Wird Soli gekippt?
Kein Soli mehr auf Dividenden?
Heute verhandelt das Bundesverfassungsgericht über den Solidaritätszuschlag. Hintergrund ist eine Verfassungsbeschwerde. Das Urteil beträfe auch die Besteuerung auf Dividenden, die wegfallen würde.
Der Kern der Klage: Erfüllter Zweck und Ungleichbehandlung
Die Beschwerdeführer argumentieren, dass der Soli nach dem Ende des Solidarpakts II Ende 2019 verfassungswidrig geworden sei, da der ursprünglich zur Finanzierung der Wiedervereinigung gedachte Zweck inzwischen erfüllt sei. Zudem werfen sie dem Gesetzgeber eine ungleiche Behandlung von Steuerzahlern vor, da seit 2021 nur noch rund 10 Prozent der Einkommenssteuerpflichtigen, vor allem höhere Einkommensgruppen, den Zuschlag vollständig zahlen. Diese Staffelung des Soli wird von den Klägern als verfassungswidrig und sozial ungerecht bezeichnet.
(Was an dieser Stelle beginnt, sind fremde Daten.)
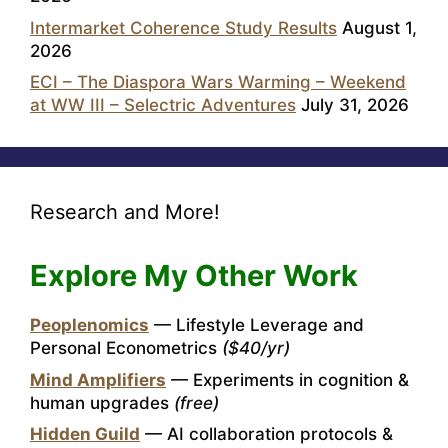
Intermarket Coherence Study Results
August 1,
2026
ECI – The Diaspora Wars Warming – Weekend
at WW III – Selectric Adventures
July 31, 2026
Research and More!
Explore My Other Work
Peoplenomics
— Lifestyle Leverage and
Personal Econometrics
($40/yr)
Mind Amplifiers
— Experiments in cognition &
human upgrades
(free)
Hidden Guild
— AI collaboration protocols &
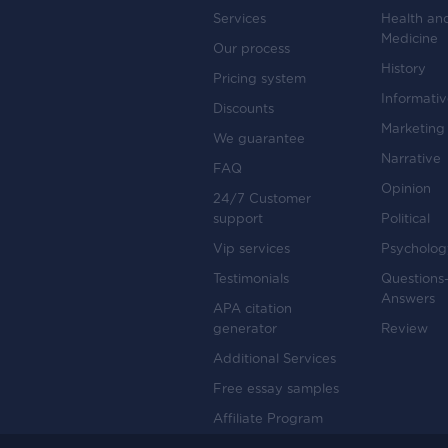
Services
Health an
Medicine
Our process
History
Pricing system
Informati
Discounts
Marketing
We guarantee
Narrative
FAQ
Opinion
24/7 Customer
support
Political
Vip services
Psycholog
Testimonials
Questions
Answers
APA citation
generator
Review
Additional Services
Free essay samples
Affiliate Program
Aktuelle Regelung und politische Brisanz
Seit der letzten Reform zahlen nur noch etwa 900.000 Steuerpflichtige den vollen Solidaritätszuschlag von 5,5 Prozent. Rund 90 Prozent der Steuerzahler wurden durch eine Erhöhung der Freigrenze von der Abgabe befreit. Im Jahr 2023 brachte der Zuschlag dennoch über elf Milliarden Euro in die Staatskasse – eine Summe, die der Bund nicht ohne weiteres ersetzen könnte, sollte das Gericht die Abgabe kippen.
Für die Kläger, darunter prominente FDP-Abgeordnete, sei es unverhältnismäßig, eine Ergänzungsabgabe ohne konkretes Verfallsdatum aufrechtzuerhalten, zumal das Bundesverfassungsgericht in früheren Urteilen betonte, dass solche Abgaben nicht dauerhaft erhoben werden sollten.
Die Haltung der Bundesregierung
Mit Spannung wird auch erwartet, wie sich das Bundesfinanzministerium in der Verhandlung positionieren wird. Unter der Leitung von Jörg Kukies, einem engen Vertrauten von Bundeskanzler Olaf Scholz, könnte die Regierung diesmal eine defensivere Haltung einnehmen. Ursprünglich war der frühere Finanzminister Christian Lindner (FDP) ein Kritiker des Soli; Kukies könnte jedoch nun argumentieren, dass die Abgabe noch zeitlich befristet bestehen bleiben kann, um fiskalische Stabilität zu gewährleisten.
Die juristische Einschätzung und Chancen der Kläger
Obwohl das Bundesverfassungsgericht in einem Urteil von 1972 keinen festen Zeitrahmen für Ergänzungsabgaben vorgab, hält es eine Abschaffung für möglich, sollte der ursprüngliche Zweck „evident entfallen“. Die Kläger sehen hierin einen Hoffnungsschimmer und pochen darauf, dass der Wegfall des Solidarpakts II diesen Punkt erfüllt. Andererseits signalisiert die allmähliche Rückführung des Soli durch den Gesetzgeber, dass der Zuschlag befristet ist – eine Haltung, die das Gericht möglicherweise unterstützt.
Sollte das Bundesverfassungsgericht das Argument der Ungleichbehandlung ernst nehmen, könnte dies weitreichende Konsequenzen haben. Der „Soli“ würde dann möglicherweise nicht aufgrund seines Zwecks, sondern wegen seiner Ungleichverteilung für verfassungswidrig erklärt.